::: Given records

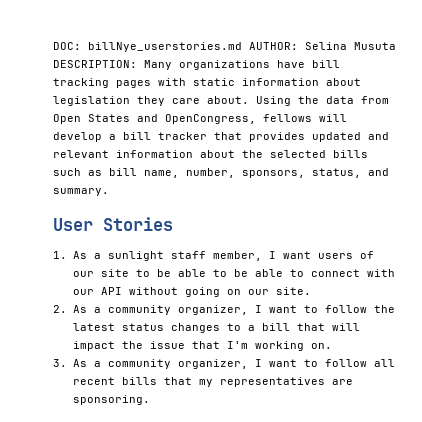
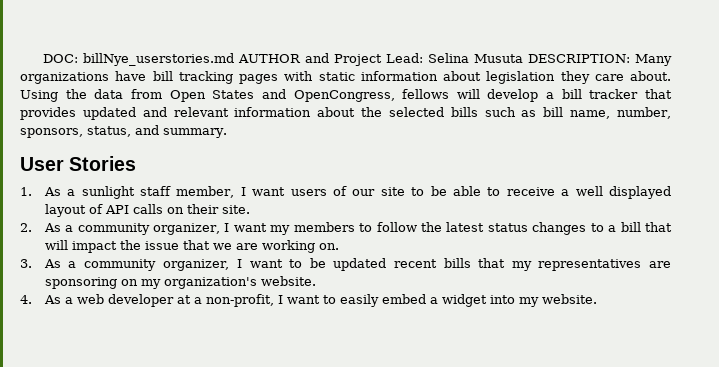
[249,42,298,50] AUTHOR: -> [238,53,424,66] AUTHOR and Project Lead:
[234,269,396,277] [73,287,270,297] be able to connect with our API without going on our -> [506,186,671,199] [44,204,219,217] receive a well displayed layout of API calls on their
(298, 309) none -> [270,222,355,235] my members
[227,341,249,349] I'm -> [212,243,258,250] we are
[325,359,396,367] follow all -> [309,258,387,271] be updated
[73,395,151,405] sponsoring. -> [44,276,316,289] [20,294,597,307] sponsoring on my organization's website. // 4. As a web developer at a non-profit, I want to easily embed a widget into my website.

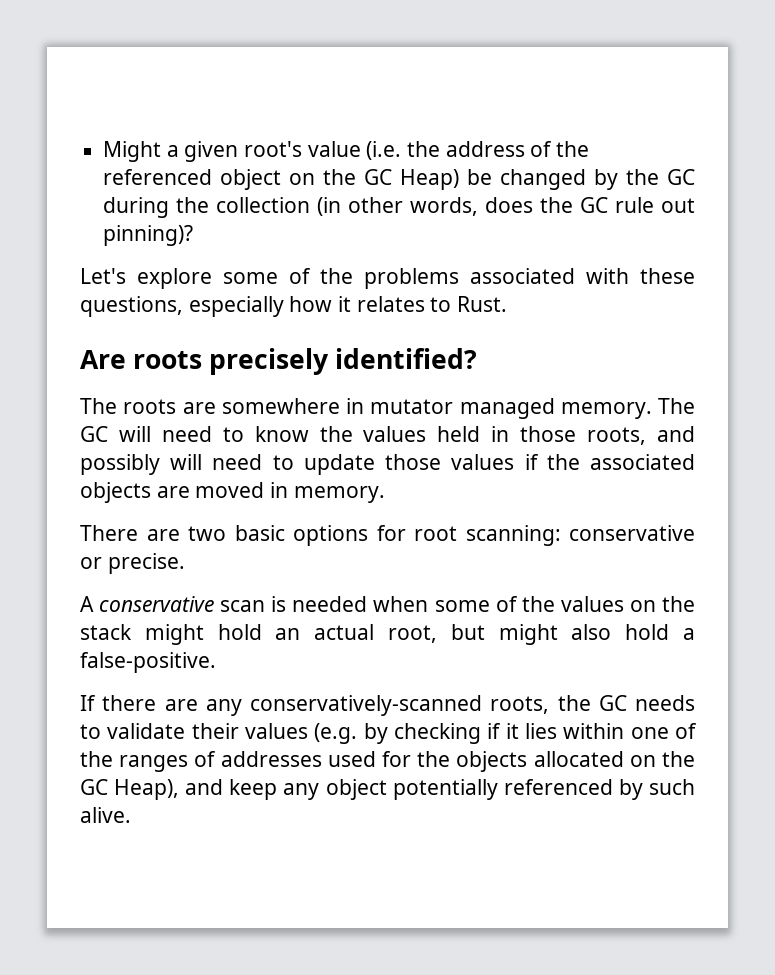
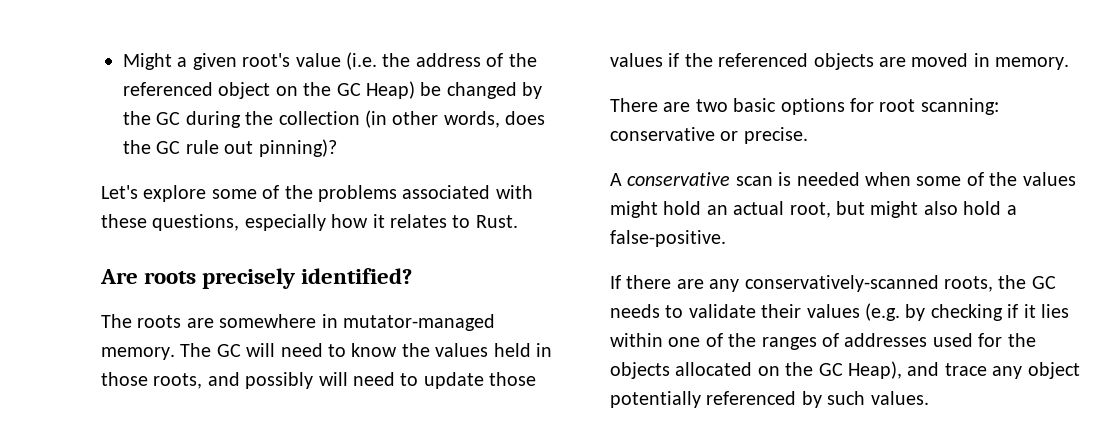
[370,398,555,419] mutator managed -> [343,314,495,331] mutator-managed
[590,454,695,470] associated -> [718,53,809,67] referenced
[629,596,695,612] [80,624,132,640] on the stack -> (1076, 179) none
[229,779,278,800] keep -> [944,363,987,376] trace
[80,807,131,823] alive. -> [870,391,929,405] values.

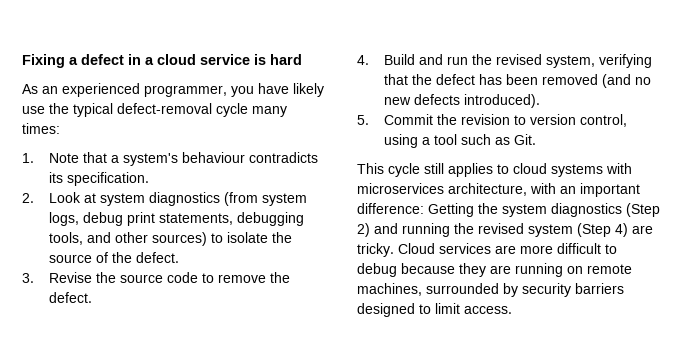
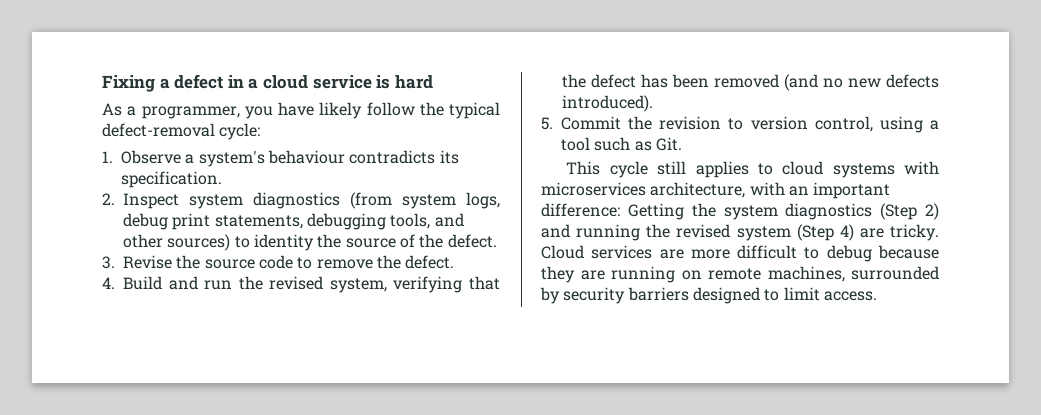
[42,83,140,97] an experienced -> [127,106,137,116] a
[22,106,45,114] use -> [366,102,415,116] follow
[216,103,287,117] [22,123,60,134] cycle many times: -> [219,123,261,140] cycle:
[48,152,107,163] Note that -> [121,150,181,164] Observe
[48,192,96,203] Look at -> [123,193,179,209] Inspect
[226,232,268,243] isolate -> [253,234,314,251] identity

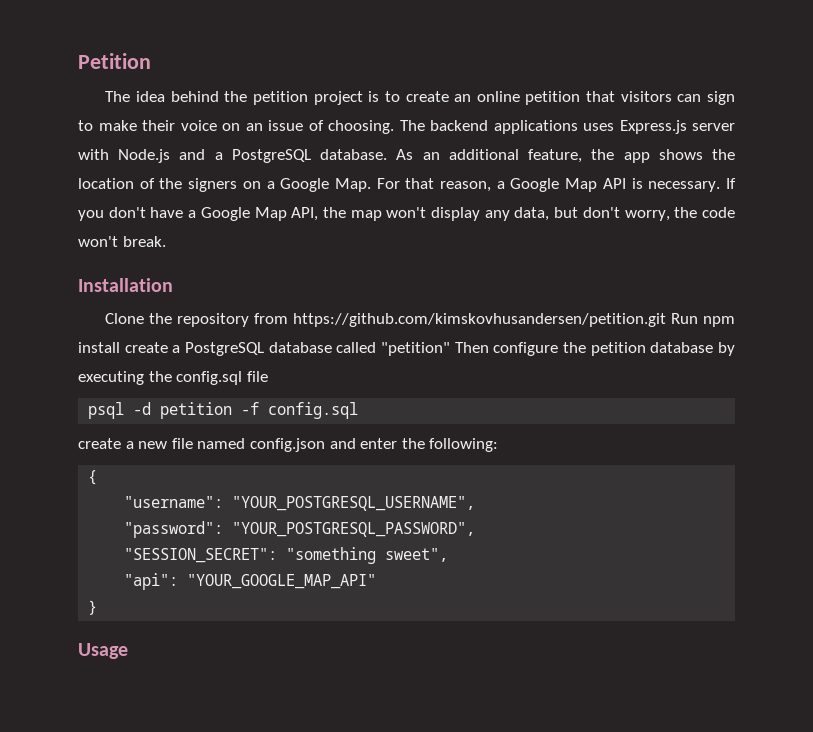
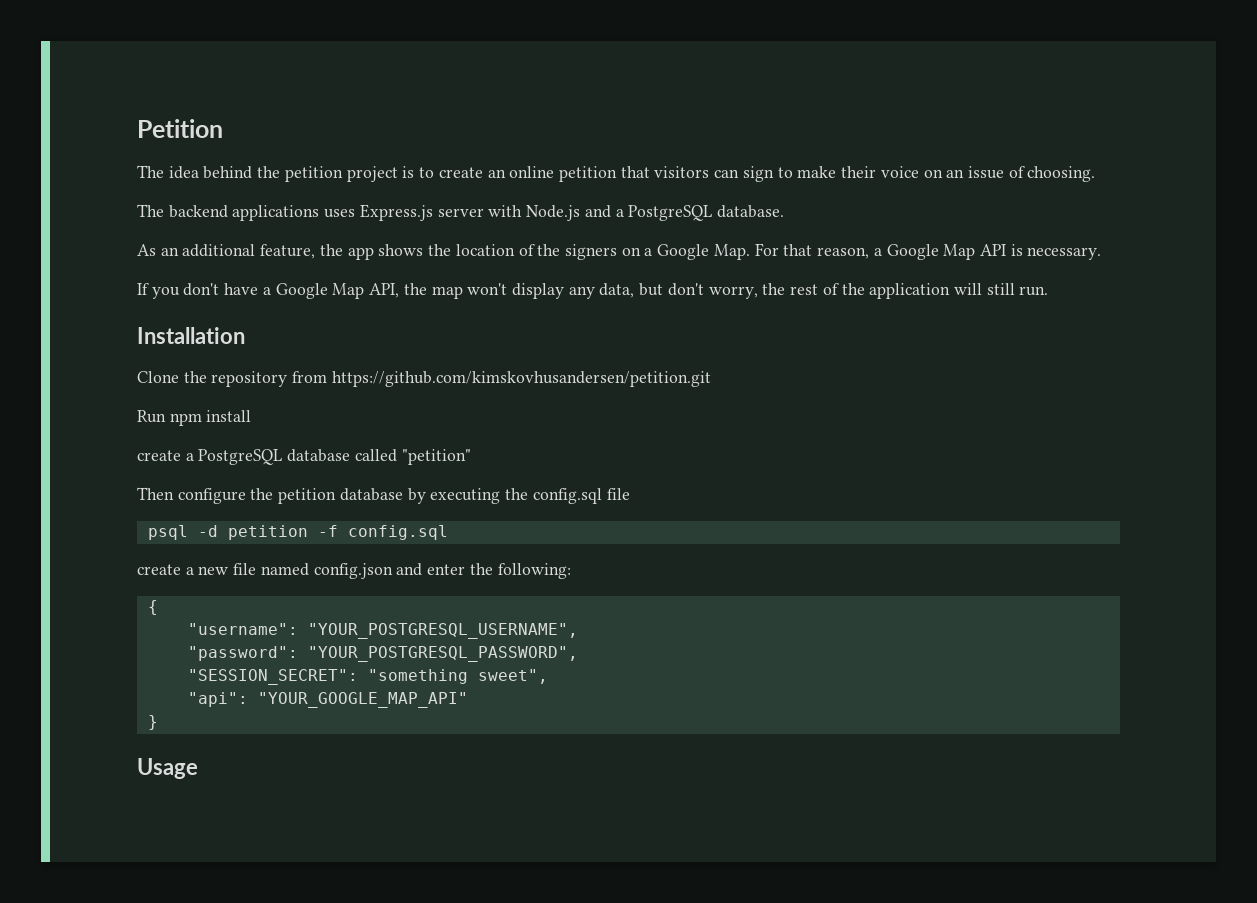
(394, 127) none -> (1096, 174) //
(388, 154) none -> (784, 211) //
(721, 186) none -> (1102, 253) //
[702,207,735,218] [78,236,166,247] code won't break. -> [790,283,1049,299] rest of the application will still run.
(667, 320) none -> (711, 379) //
(120, 347) none -> (252, 416) //
(450, 349) none -> (471, 457) //

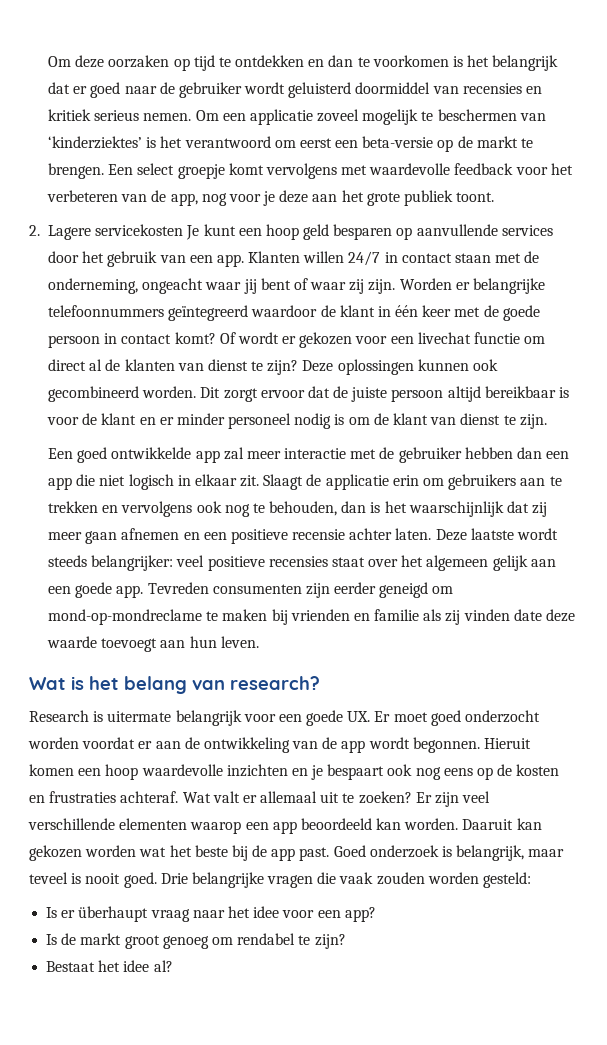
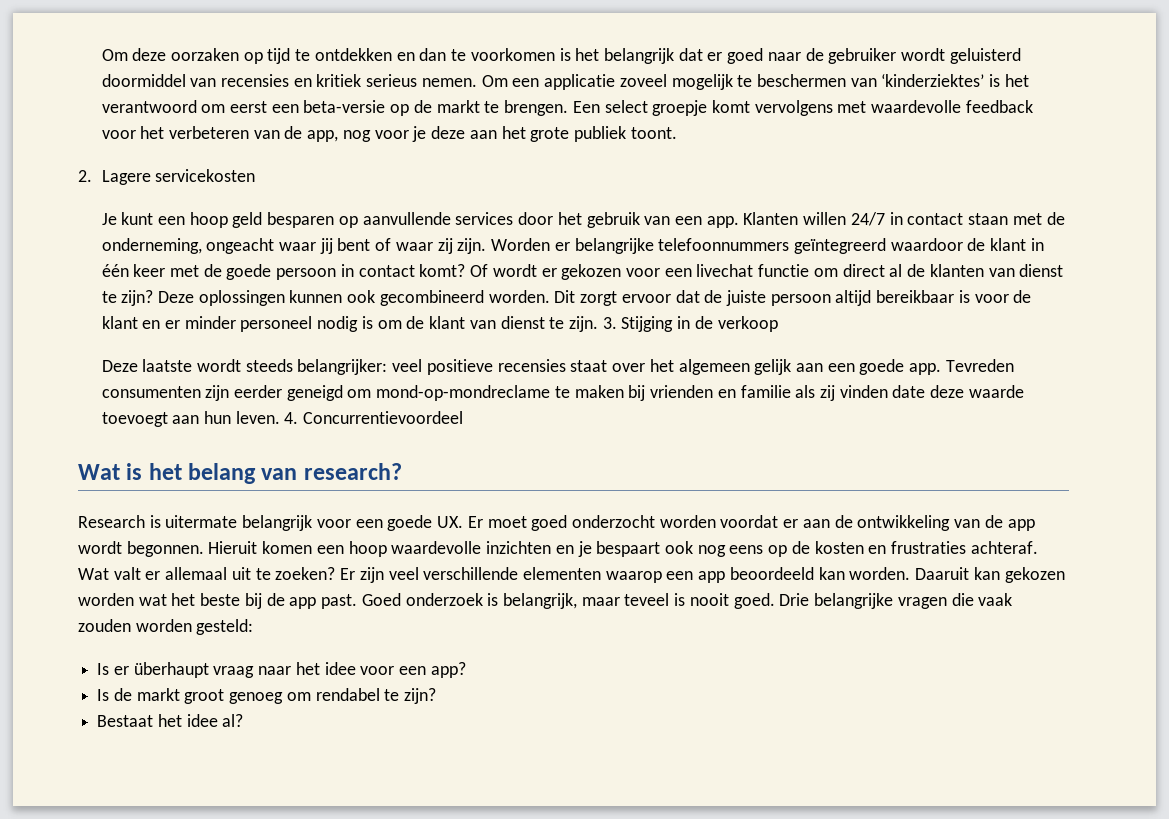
(184, 230) none -> (256, 175) //
[47,447,570,463] [47,474,562,490] [47,501,548,517] [47,528,432,544] // Een goed ontwikkelde app zal meer interactie met de gebruiker hebben dan een app die niet logisch in elkaar zit. Slaagt de applicatie erin om gebruikers aan te trekken en vervolgens ook nog te behouden, dan is het waarschijnlijk dat zij meer gaan afnemen en een positieve recensie achter laten. -> [602,316,778,332] 3. Stijging in de verkoop //
(259, 642) none -> [284,411,464,424] 4. Concurrentievoordeel

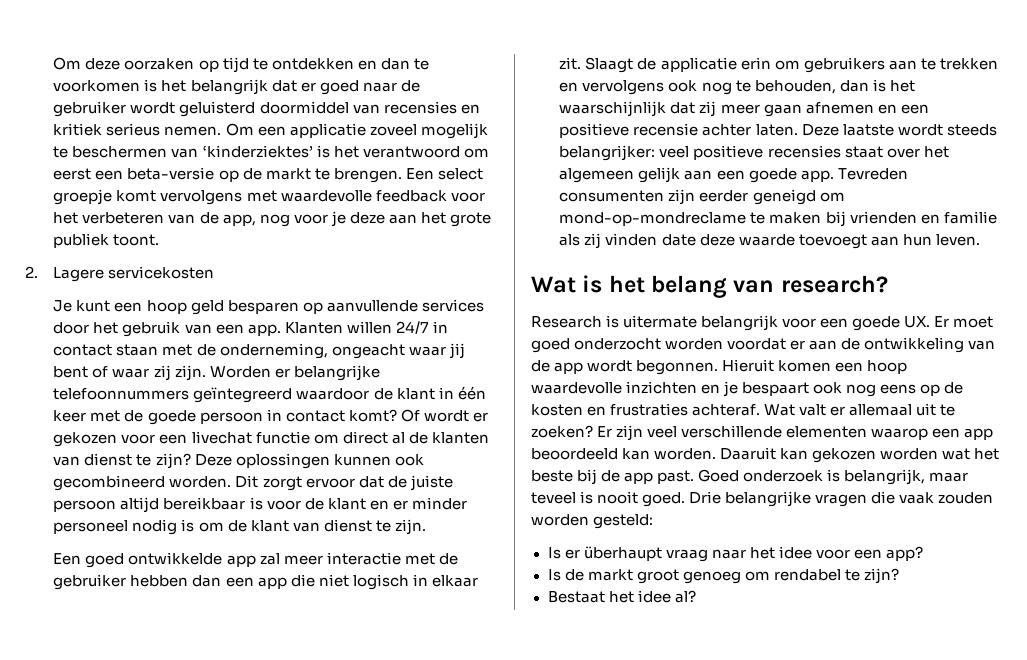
[602,316,778,332] 3. Stijging in de verkoop // -> [53,552,458,568] [53,574,478,590] [559,57,998,73] [559,79,915,95] [559,101,929,117] [559,123,798,138] // Een goed ontwikkelde app zal meer interactie met de gebruiker hebben dan een app die niet logisch in elkaar zit. Slaagt de applicatie erin om gebruikers aan te trekken en vervolgens ook nog te behouden, dan is het waarschijnlijk dat zij meer gaan afnemen en een positieve recensie achter laten.
[284,411,464,424] 4. Concurrentievoordeel -> (980, 240) none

::::::

◆ Problem ◆
Reprint the entries above exactly, images removed.

◆ Task solution ◆
[249,42,298,50] AUTHOR: -> [238,53,424,66] AUTHOR and Project Lead:
[234,269,396,277] [73,287,270,297] be able to connect with our API without going on our -> [506,186,671,199] [44,204,219,217] receive a well displayed layout of API calls on their
(298, 309) none -> [270,222,355,235] my members
[227,341,249,349] I'm -> [212,243,258,250] we are
[325,359,396,367] follow all -> [309,258,387,271] be updated
[73,395,151,405] sponsoring. -> [44,276,316,289] [20,294,597,307] sponsoring on my organization's website. // 4. As a web developer at a non-profit, I want to easily embed a widget into my website.

[370,398,555,419] mutator managed -> [343,314,495,331] mutator-managed
[590,454,695,470] associated -> [718,53,809,67] referenced
[629,596,695,612] [80,624,132,640] on the stack -> (1076, 179) none
[229,779,278,800] keep -> [944,363,987,376] trace
[80,807,131,823] alive. -> [870,391,929,405] values.

[42,83,140,97] an experienced -> [127,106,137,116] a
[22,106,45,114] use -> [366,102,415,116] follow
[216,103,287,117] [22,123,60,134] cycle many times: -> [219,123,261,140] cycle:
[48,152,107,163] Note that -> [121,150,181,164] Observe
[48,192,96,203] Look at -> [123,193,179,209] Inspect
[226,232,268,243] isolate -> [253,234,314,251] identity

(394, 127) none -> (1096, 174) //
(388, 154) none -> (784, 211) //
(721, 186) none -> (1102, 253) //
[702,207,735,218] [78,236,166,247] code won't break. -> [790,283,1049,299] rest of the application will still run.
(667, 320) none -> (711, 379) //
(120, 347) none -> (252, 416) //
(450, 349) none -> (471, 457) //

(184, 230) none -> (256, 175) //
[47,447,570,463] [47,474,562,490] [47,501,548,517] [47,528,432,544] // Een goed ontwikkelde app zal meer interactie met de gebruiker hebben dan een app die niet logisch in elkaar zit. Slaagt de applicatie erin om gebruikers aan te trekken en vervolgens ook nog te behouden, dan is het waarschijnlijk dat zij meer gaan afnemen en een positieve recensie achter laten. -> [602,316,778,332] 3. Stijging in de verkoop //
(259, 642) none -> [284,411,464,424] 4. Concurrentievoordeel

[602,316,778,332] 3. Stijging in de verkoop // -> [53,552,458,568] [53,574,478,590] [559,57,998,73] [559,79,915,95] [559,101,929,117] [559,123,798,138] // Een goed ontwikkelde app zal meer interactie met de gebruiker hebben dan een app die niet logisch in elkaar zit. Slaagt de applicatie erin om gebruikers aan te trekken en vervolgens ook nog te behouden, dan is het waarschijnlijk dat zij meer gaan afnemen en een positieve recensie achter laten.
[284,411,464,424] 4. Concurrentievoordeel -> (980, 240) none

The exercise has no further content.